International Laboratory "Computer Technologies", ITMO University, Saint Petersburg, Russia.
Lyda Hill Department of Bioinformatics, University of Texas Southwestern Medical Center, Dallas, Texas, USA.
J Math Biol. 2023 Jul 10;87(2):25. doi: 10.1007/s00285-023-01955-z.
Genome rearrangements are evolutionary events that shuffle genomic architectures. The number of genome rearrangements that happened between two genomes is often used as the evolutionary distance between these species. This number is often estimated as the minimum number of genome rearrangements required to transform one genome into another which are only reliable for closely-related genomes. These estimations often underestimate the evolutionary distance for genomes that have substantially evolved from each other, and advanced statistical methods can be used to improve accuracy. Several statistical estimators have been developed, under various evolutionary models, of which the most complete one, INFER, takes into account different degrees of genome fragility. We present TruEst-an efficient tool that estimates the evolutionary distance between the genomes under the INFER model of genome rearrangements. We apply our method to both simulated and real data. It shows high accuracy on the simulated data. On the real datasets of mammal genomes the method found several pairs of genomes for which the estimated distances are in high consistency with the previous ancestral reconstruction studies.

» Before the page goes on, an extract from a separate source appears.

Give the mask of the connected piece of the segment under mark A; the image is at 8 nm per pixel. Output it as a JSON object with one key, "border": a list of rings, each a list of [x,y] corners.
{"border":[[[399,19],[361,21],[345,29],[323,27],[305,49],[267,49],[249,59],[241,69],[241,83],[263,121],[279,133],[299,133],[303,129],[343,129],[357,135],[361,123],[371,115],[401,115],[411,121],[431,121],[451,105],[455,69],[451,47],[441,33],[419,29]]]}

基因组重排是改变基因组结构的进化事件。两个基因组之间发生的基因组重排数量通常被用作这些物种之间的进化距离。这个数量通常被估计为将一个基因组转换为另一个基因组所需的最小基因组重排数量,而这种估计对于密切相关的基因组是可靠的。对于彼此有很大进化差异的基因组,这些估计往往低估了进化距离,并且可以使用高级统计方法来提高准确性。已经开发了几种在不同进化模型下的统计估计器,其中最完整的一个是 INFER,它考虑了不同程度的基因组脆弱性。我们提出了 TruEst,这是一种在 INFER 基因组重排模型下估计基因组之间进化距离的有效工具。我们将我们的方法应用于模拟和真实数据。它在模拟数据上表现出很高的准确性。在哺乳动物基因组的真实数据集上,该方法发现了几对基因组,它们的估计距离与之前的祖先重建研究高度一致。